■ **EXERCISE AIM**:
Return the rows below unchanged, character for character.

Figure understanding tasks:
· · · ·

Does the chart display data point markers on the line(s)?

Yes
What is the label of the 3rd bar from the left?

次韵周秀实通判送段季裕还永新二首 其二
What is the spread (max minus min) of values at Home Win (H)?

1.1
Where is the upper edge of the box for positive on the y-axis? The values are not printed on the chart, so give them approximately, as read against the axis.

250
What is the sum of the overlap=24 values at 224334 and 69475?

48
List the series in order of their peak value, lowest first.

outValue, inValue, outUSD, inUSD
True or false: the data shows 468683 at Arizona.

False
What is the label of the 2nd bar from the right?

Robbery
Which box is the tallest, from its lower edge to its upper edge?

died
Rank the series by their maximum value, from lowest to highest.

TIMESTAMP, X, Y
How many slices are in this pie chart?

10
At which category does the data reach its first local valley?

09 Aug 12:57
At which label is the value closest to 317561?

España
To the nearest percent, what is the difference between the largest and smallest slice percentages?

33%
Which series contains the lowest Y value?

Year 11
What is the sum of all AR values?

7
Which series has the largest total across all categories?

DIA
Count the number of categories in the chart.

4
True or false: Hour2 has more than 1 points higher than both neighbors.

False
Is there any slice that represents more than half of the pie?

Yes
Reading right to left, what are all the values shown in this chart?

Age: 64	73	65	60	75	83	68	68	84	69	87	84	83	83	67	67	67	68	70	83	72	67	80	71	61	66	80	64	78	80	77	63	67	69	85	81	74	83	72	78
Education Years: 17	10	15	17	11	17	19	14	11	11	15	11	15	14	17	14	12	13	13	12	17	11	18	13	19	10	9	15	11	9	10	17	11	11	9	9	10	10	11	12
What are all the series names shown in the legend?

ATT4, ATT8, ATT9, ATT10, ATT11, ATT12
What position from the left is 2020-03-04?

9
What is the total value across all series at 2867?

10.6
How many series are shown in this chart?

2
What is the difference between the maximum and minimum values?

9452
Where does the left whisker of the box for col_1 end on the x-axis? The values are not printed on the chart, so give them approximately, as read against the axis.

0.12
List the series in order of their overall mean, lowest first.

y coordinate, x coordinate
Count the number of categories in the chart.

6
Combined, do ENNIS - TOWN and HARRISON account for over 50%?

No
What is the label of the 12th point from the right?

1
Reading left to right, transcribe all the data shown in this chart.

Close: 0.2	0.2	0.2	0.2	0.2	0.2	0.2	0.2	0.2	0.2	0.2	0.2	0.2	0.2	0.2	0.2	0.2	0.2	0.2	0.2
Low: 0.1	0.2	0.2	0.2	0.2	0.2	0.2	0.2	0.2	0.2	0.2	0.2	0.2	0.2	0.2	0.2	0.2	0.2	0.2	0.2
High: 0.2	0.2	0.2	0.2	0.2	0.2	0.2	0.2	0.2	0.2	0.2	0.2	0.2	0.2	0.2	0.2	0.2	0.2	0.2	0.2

· · · ·

■ **SOLUTION TO THIS EXERCISE**:
Does the chart display data point markers on the line(s)?

Yes
What is the label of the 3rd bar from the left?

次韵周秀实通判送段季裕还永新二首 其二
What is the spread (max minus min) of values at Home Win (H)?

1.1
Where is the upper edge of the box for positive on the y-axis? The values are not printed on the chart, so give them approximately, as read against the axis.

250
What is the sum of the overlap=24 values at 224334 and 69475?

48
List the series in order of their peak value, lowest first.

outValue, inValue, outUSD, inUSD
True or false: the data shows 468683 at Arizona.

False
What is the label of the 2nd bar from the right?

Robbery
Which box is the tallest, from its lower edge to its upper edge?

died
Rank the series by their maximum value, from lowest to highest.

TIMESTAMP, X, Y
How many slices are in this pie chart?

10
At which category does the data reach its first local valley?

09 Aug 12:57
At which label is the value closest to 317561?

España
To the nearest percent, what is the difference between the largest and smallest slice percentages?

33%
Which series contains the lowest Y value?

Year 11
What is the sum of all AR values?

7
Which series has the largest total across all categories?

DIA
Count the number of categories in the chart.

4
True or false: Hour2 has more than 1 points higher than both neighbors.

False
Is there any slice that represents more than half of the pie?

Yes
Reading right to left, what are all the values shown in this chart?

Age: 64	73	65	60	75	83	68	68	84	69	87	84	83	83	67	67	67	68	70	83	72	67	80	71	61	66	80	64	78	80	77	63	67	69	85	81	74	83	72	78
Education Years: 17	10	15	17	11	17	19	14	11	11	15	11	15	14	17	14	12	13	13	12	17	11	18	13	19	10	9	15	11	9	10	17	11	11	9	9	10	10	11	12
What are all the series names shown in the legend?

ATT4, ATT8, ATT9, ATT10, ATT11, ATT12
What position from the left is 2020-03-04?

9
What is the total value across all series at 2867?

10.6
How many series are shown in this chart?

2
What is the difference between the maximum and minimum values?

9452
Where does the left whisker of the box for col_1 end on the x-axis? The values are not printed on the chart, so give them approximately, as read against the axis.

0.12
List the series in order of their overall mean, lowest first.

y coordinate, x coordinate
Count the number of categories in the chart.

6
Combined, do ENNIS - TOWN and HARRISON account for over 50%?

No
What is the label of the 12th point from the right?

1
Reading left to right, transcribe all the data shown in this chart.

Close: 0.2	0.2	0.2	0.2	0.2	0.2	0.2	0.2	0.2	0.2	0.2	0.2	0.2	0.2	0.2	0.2	0.2	0.2	0.2	0.2
Low: 0.1	0.2	0.2	0.2	0.2	0.2	0.2	0.2	0.2	0.2	0.2	0.2	0.2	0.2	0.2	0.2	0.2	0.2	0.2	0.2
High: 0.2	0.2	0.2	0.2	0.2	0.2	0.2	0.2	0.2	0.2	0.2	0.2	0.2	0.2	0.2	0.2	0.2	0.2	0.2	0.2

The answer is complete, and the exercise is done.